Problem requirements
Within the entries below, output exactly the lines between the line containing "Figure 4. Block" and the line containing "Fig. 1 Frequency", inclusive, and omit any picture.

Dataset records
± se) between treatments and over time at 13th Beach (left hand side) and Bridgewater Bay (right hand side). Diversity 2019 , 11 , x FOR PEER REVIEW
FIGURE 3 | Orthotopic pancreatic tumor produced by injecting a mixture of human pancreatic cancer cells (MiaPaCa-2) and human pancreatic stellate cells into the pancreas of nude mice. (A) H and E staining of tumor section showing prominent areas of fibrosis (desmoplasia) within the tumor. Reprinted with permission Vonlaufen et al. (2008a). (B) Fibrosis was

==

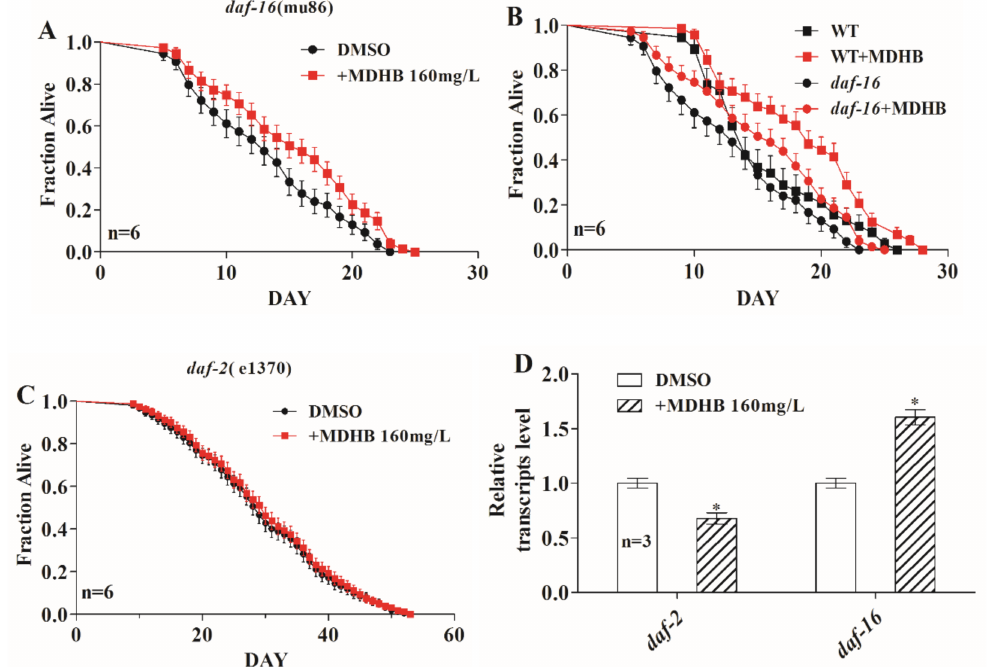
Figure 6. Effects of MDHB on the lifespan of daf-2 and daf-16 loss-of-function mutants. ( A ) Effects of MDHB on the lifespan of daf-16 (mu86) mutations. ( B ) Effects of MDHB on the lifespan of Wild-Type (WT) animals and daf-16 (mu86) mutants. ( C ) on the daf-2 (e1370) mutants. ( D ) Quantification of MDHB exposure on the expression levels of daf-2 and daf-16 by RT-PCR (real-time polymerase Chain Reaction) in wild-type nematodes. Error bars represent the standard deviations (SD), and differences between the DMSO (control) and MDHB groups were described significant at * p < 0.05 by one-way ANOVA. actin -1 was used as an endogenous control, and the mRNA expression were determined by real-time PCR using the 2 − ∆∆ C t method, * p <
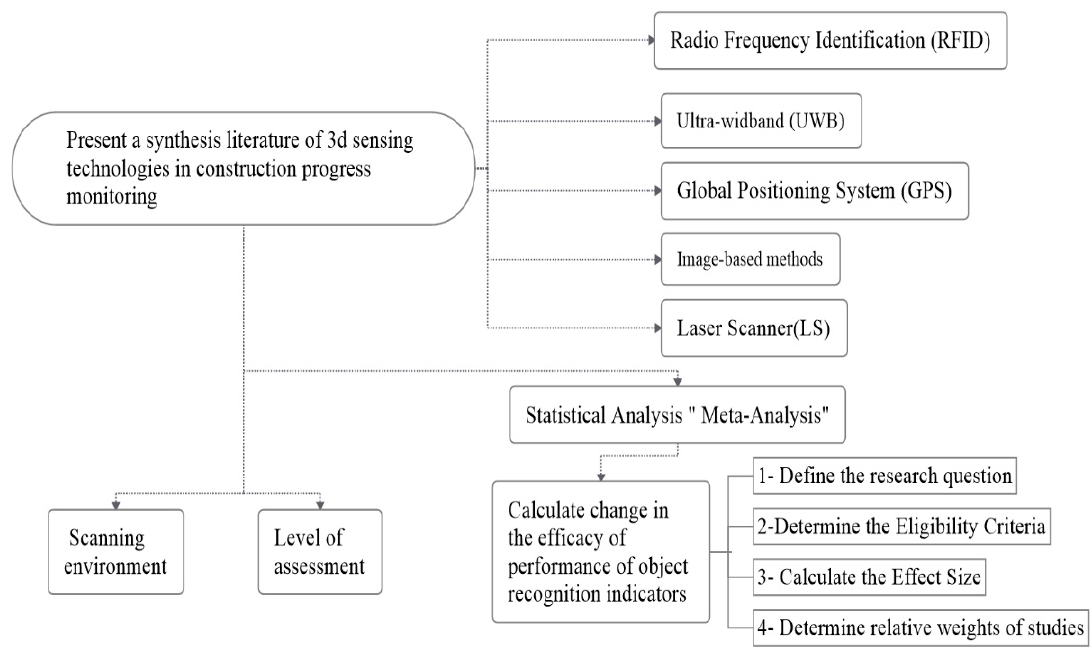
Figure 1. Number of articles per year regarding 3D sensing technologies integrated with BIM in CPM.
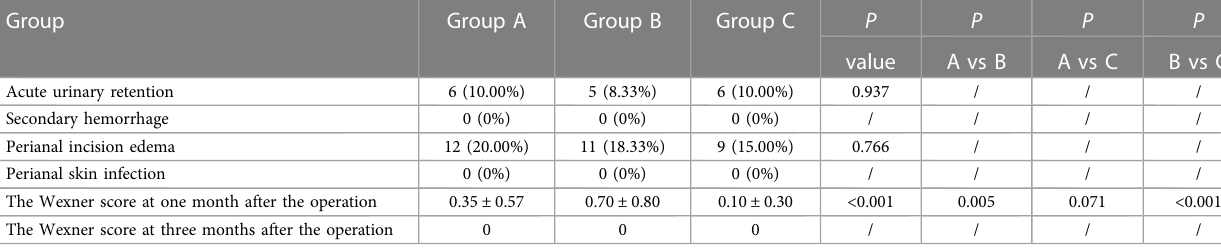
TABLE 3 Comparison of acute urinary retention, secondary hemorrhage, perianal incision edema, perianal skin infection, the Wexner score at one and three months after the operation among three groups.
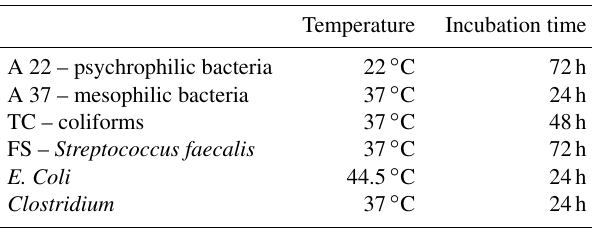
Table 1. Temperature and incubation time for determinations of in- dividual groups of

--

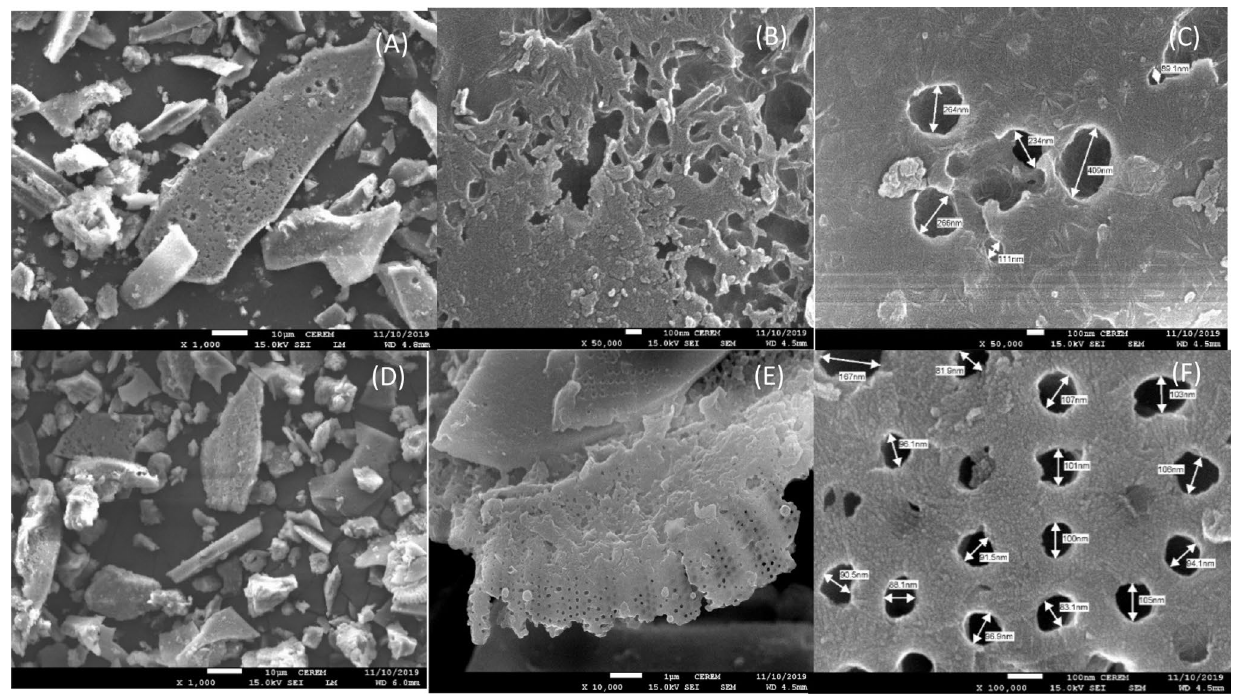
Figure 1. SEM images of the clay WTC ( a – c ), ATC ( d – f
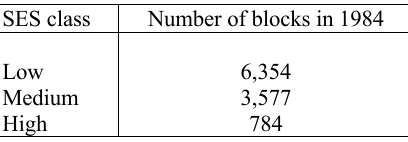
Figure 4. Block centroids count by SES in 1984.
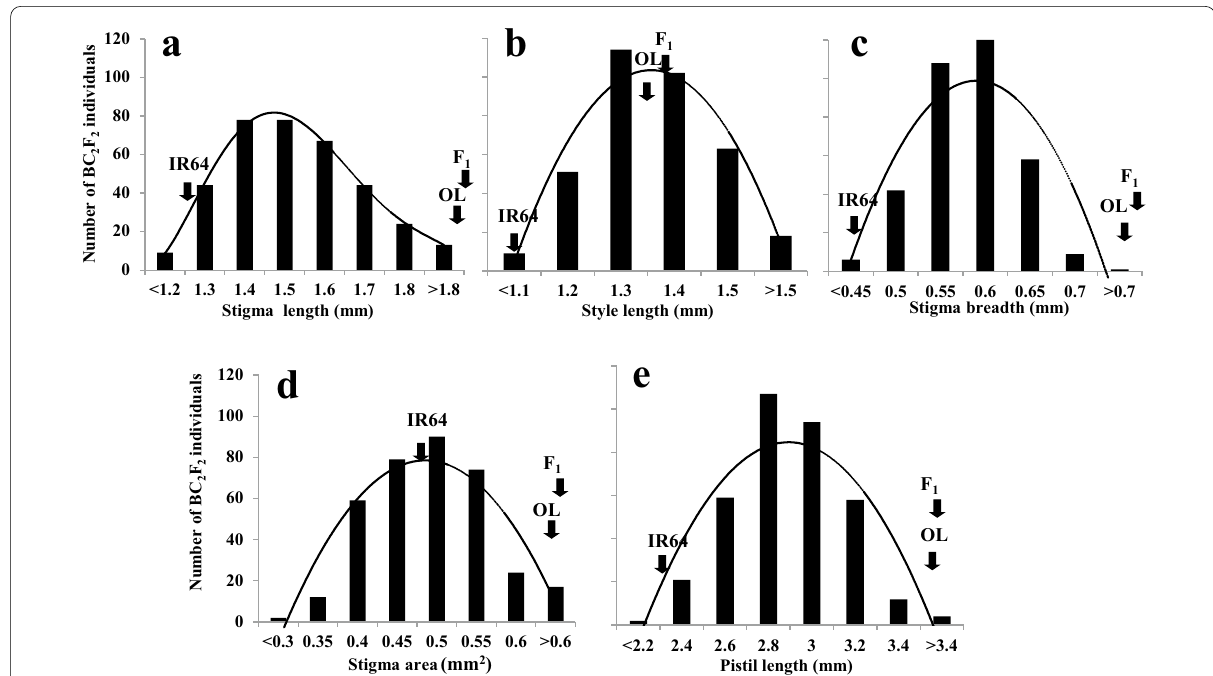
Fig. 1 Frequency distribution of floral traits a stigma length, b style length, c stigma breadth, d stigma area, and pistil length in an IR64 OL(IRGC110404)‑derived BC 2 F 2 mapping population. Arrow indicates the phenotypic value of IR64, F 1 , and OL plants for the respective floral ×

Written solution
Figure 4. Block centroids count by SES in 1984.
Fig. 1 Frequency distribution of floral traits a stigma length, b style length, c stigma breadth, d stigma area, and pistil length in an IR64 OL(IRGC110404)‑derived BC 2 F 2 mapping population. Arrow indicates the phenotypic value of IR64, F 1 , and OL plants for the respective floral ×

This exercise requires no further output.